Cell phones aren’t supposed to make you cry. Mine does, though, with pretty astonishing frequency.
I was watching a video posted online the other day — a dad, dancing to a song he loved, making his infant son laugh. The video moved through time as the dad and son both aged, and ended with the son dancing to the same song with his own son, while FaceTiming his elderly dad. Tears were streaming down my face at the end. This was an advertisement.
It’s not just ads that can switch on the ol’ waterworks. The news knows how to access all my emotions with the feel-good, viral videos that they snatch from the internet: “Watch this old man holding babies in the NICU!” “This cop gave his own boots to a homeless man!” “This pizza delivery guy drove four hours to take a dying man his favorite pizza!” Most of the time I’m a mess before they’re halfway through.
Even charities, trying to achieve their own good goals, appeal to the emotions pretty hard in their letters, emails, and photos. These people are experts at pulling at my heartstrings.
And often, they’re successful with me (at least, the charities are). Being generous feels good when the pamphlet shows a destitute-looking family. I imagine them poor by no fault of their own, victims of circumstance. A description of an innocent child who has been abused makes me feel sad and angry, and giving a donation can assuage my feelings of powerlessness.
Obviously, though, things aren’t always so straightforward.
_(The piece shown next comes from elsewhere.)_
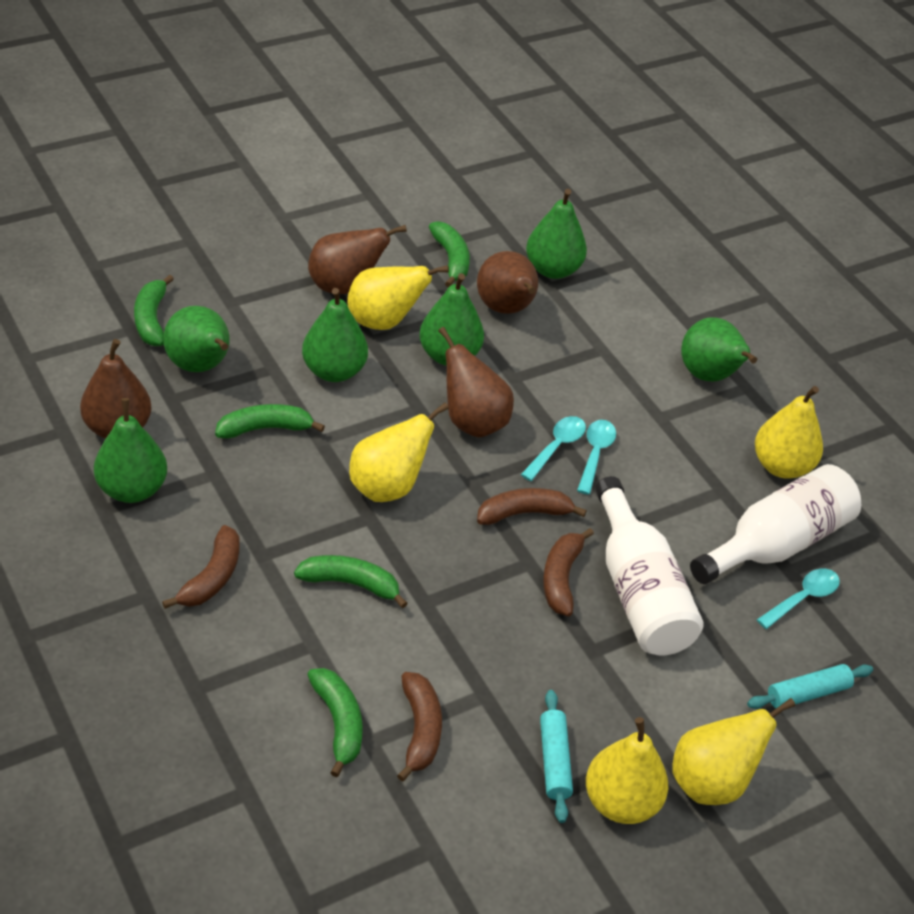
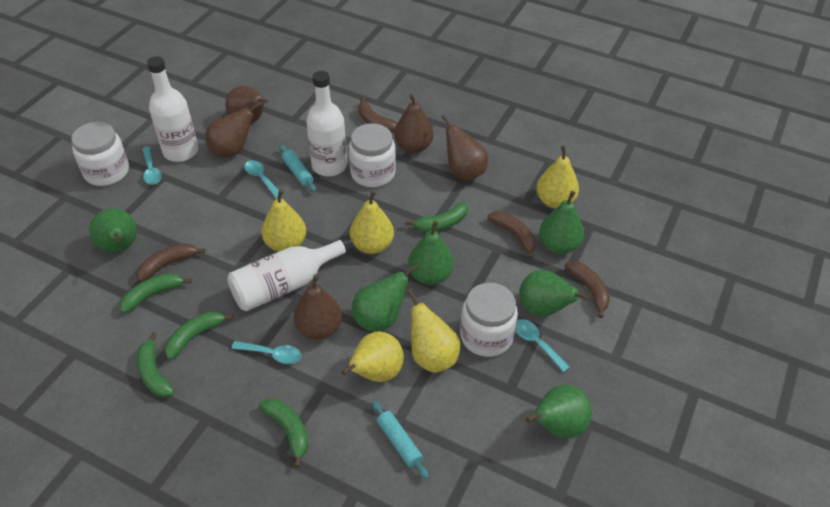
brown pear: 4 -> 5
turquoise spoon: 3 -> 4
white bottle: 2 -> 3
white jar: 0 -> 3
When we consider the people and communities that challenge us, or that fly in the face of what we believe to be true, being generous — with our money, but also with our judgment — is just plain hard.
Think of the sibling who always pushes our buttons; the drug-addicted pregnant woman; the criminal; the refugee seeking asylum — how often do we allow ourselves to be generous enough even to open our hearts to listen to them or consider their stories? It’s easier to stick with whatever narrative we’ve already told ourselves about them: it’s their fault, they’ve sinned, they’re less worthy.
But God asks something else of us. God asks us to allow our hearts to be moved with compassion and tenderness by the complicated, flawed people around us.
Father Greg Boyle, a Jesuit priest who works with gang members in LA (talk about complicated), puts it this way: “Here is what we seek: a compassion that can stand in awe at what the poor have to carry rather than stand in judgment at how they carry it.” He is speaking of the poor, but God asks this compassion of us with everyone we meet, no matter how messy their life is or how difficult our relationship with them is.
When we encounter those who are difficult to love, whether because of their personality, their circumstance, their crime, or our own opinions, we must pause and ask ourselves: “What is the most generous interpretation of this person’s story?”
Perhaps in this way we can get a taste of God’s endless, generous mercy toward us, and we can recognize the face of God in our brothers and sisters more easily.